With my first marriage, at the naive age of 22, I quickly changed my name. I had two reasons for doing so, 1) my maiden name was constantly butchered by the tongues of the northeast, not being used to seeing Hispanic last names 2) I guess I was still in the “rebellion from the parents” stage and wanted a new identity and 3) My former husband was very vocal about the change of my name in the event that we had kids.
When I got divorced at age 27, I couldn’t wait to change it back. 1) I hated the daily reminder of my failed marriage every time I signed my name on nursing notes and 2) no one in Texas knows how to pronounce a French sounding last name.
When my husband proposed to me in 2011, I was again faced with the name change dilemma. What would I do after the wedding?
My husband is Italian. Second generation Italian. His entire name is extremely ethnic Italian, not just the last name. So ethnic that he goes by a nickname in his day to day life. I am sure that most of our friends do not know his “legal” name.
We have been married for 8 months and I still have not changed my name.
My second husband could care less that I share his last name. It is just a non issue. To him, it doesn’t reflect my commitment to him and our family. If we ever have kids,which I hope we will, they will obviously have his last name.
Since I live in Texas now, there are several (hundred, thousand?) people with my last name, obviously most of my extended family. I was amazed in the first few months after changing back to my maiden name that no one butchered it. White, Asian, Hispanic, all colors of the rainbow seemed to understand the correct pronunciation. It helps that there is a chain of eateries in the local area that is owned by a very distant cousin who shares my last name.
Again, for me, changing my last name means changing my nursing license.
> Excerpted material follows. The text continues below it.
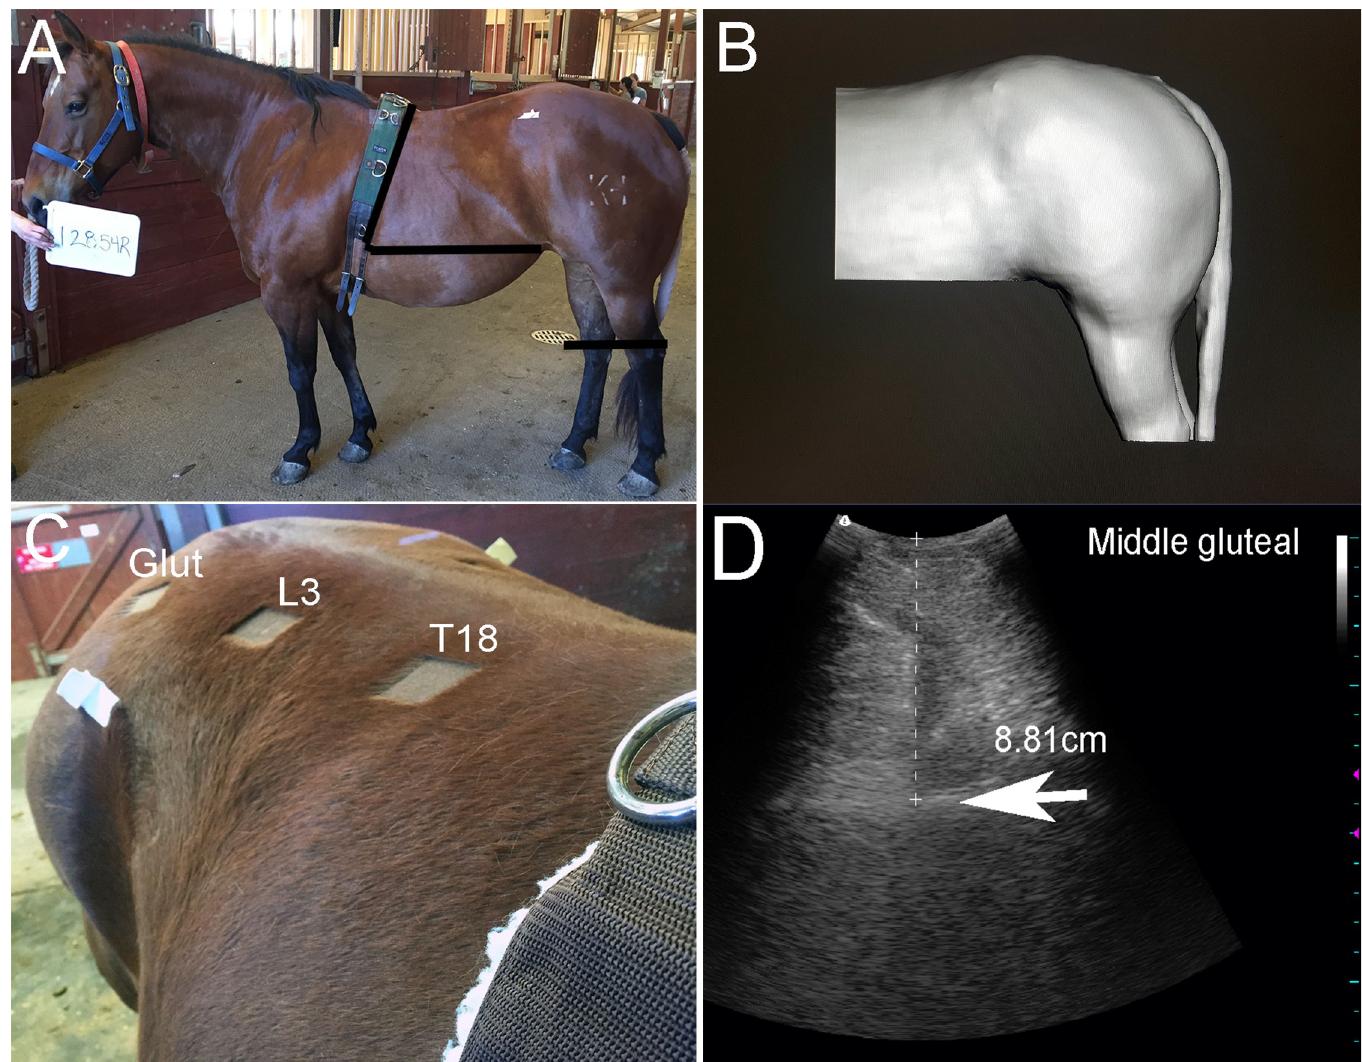
Fig 2. Torso and hindquarter volume cropping and processing of ultrasound images. A. Regions of the body that were cropped (black lines) in order to obtain the torso volume measurement. The torso was defined as the area caudal to the surcingle above a horizontal plane drawn parallel to the floor from the skin fold at the juncture of the stifle and flank and included the hindquarters above the point of the hock. B. The 3D image of the body scan of the torso of the horse in A. C. The 3 areas utilized for US imaging including T18, L3 over the longissimus muscle and middle gluteal muscle. D. US image of the middle gluteal muscle where muscle depth was measured for the superficial compartment. Arrow indicates fascia separating superficial and deep middle gluteal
Going to the Social Security office, going to DPS, going to the bank and making copious copies of the marriage license and SS card to prove the change to every other entity that is in my name.
At the pharmacy, they refuse to change my name back to my maiden name because I filled prescriptions there under the pre-divorce name. So if I change my name AGAIN, I will now have a very long and multi-ethnic name attached to my medications.
Also, my husband’s ex wife, and mother of his child, still uses his last name.
That just feels icky to me. There shouldn’t be two Mrs. _____ who care for my bonus child. Confusing as hell. And I wouldn’t put it past her to attempt to impersonate me to get information that she should not have access to. Of note, my husband’s mother (also Mrs.____) passed away last summer.
But, the major problem with being married and retaining my maiden name is that people who are trying to be polite, call me “Mrs. insert maiden name here”. That effectively makes me my mother and my grandmother. Both wonderful women, but quite awkward to hear.
However, recent events regarding my daughter (who obviously has my ex-husband’s last name) might push me toward the name change.
Her sperm donor consented to termination of his parental rights toward her. In order for that to occur, my husband needs to adopt her. And we will presumably change HER last name.
I can either change my name with her, and all parties in this household will be under the same last name, including the cat, or she can just change it and I’ll be the odd (wo)man out.
Or I can hyphenate. This is the most attractive to me. I can hyphenate the maiden and married last names. I would still use my maiden name for any writings I produce.
I want to do SOMETHING to signify the legal adoption and “official” sanction of my husband as my daughter’s father. But am I ready to give up the last name I have used for 25 of my 30 years? And fought so hard to get back?
I have time. My goal is to have the adoption completed by the end of the year. Maybe I’ll put it to a family vote.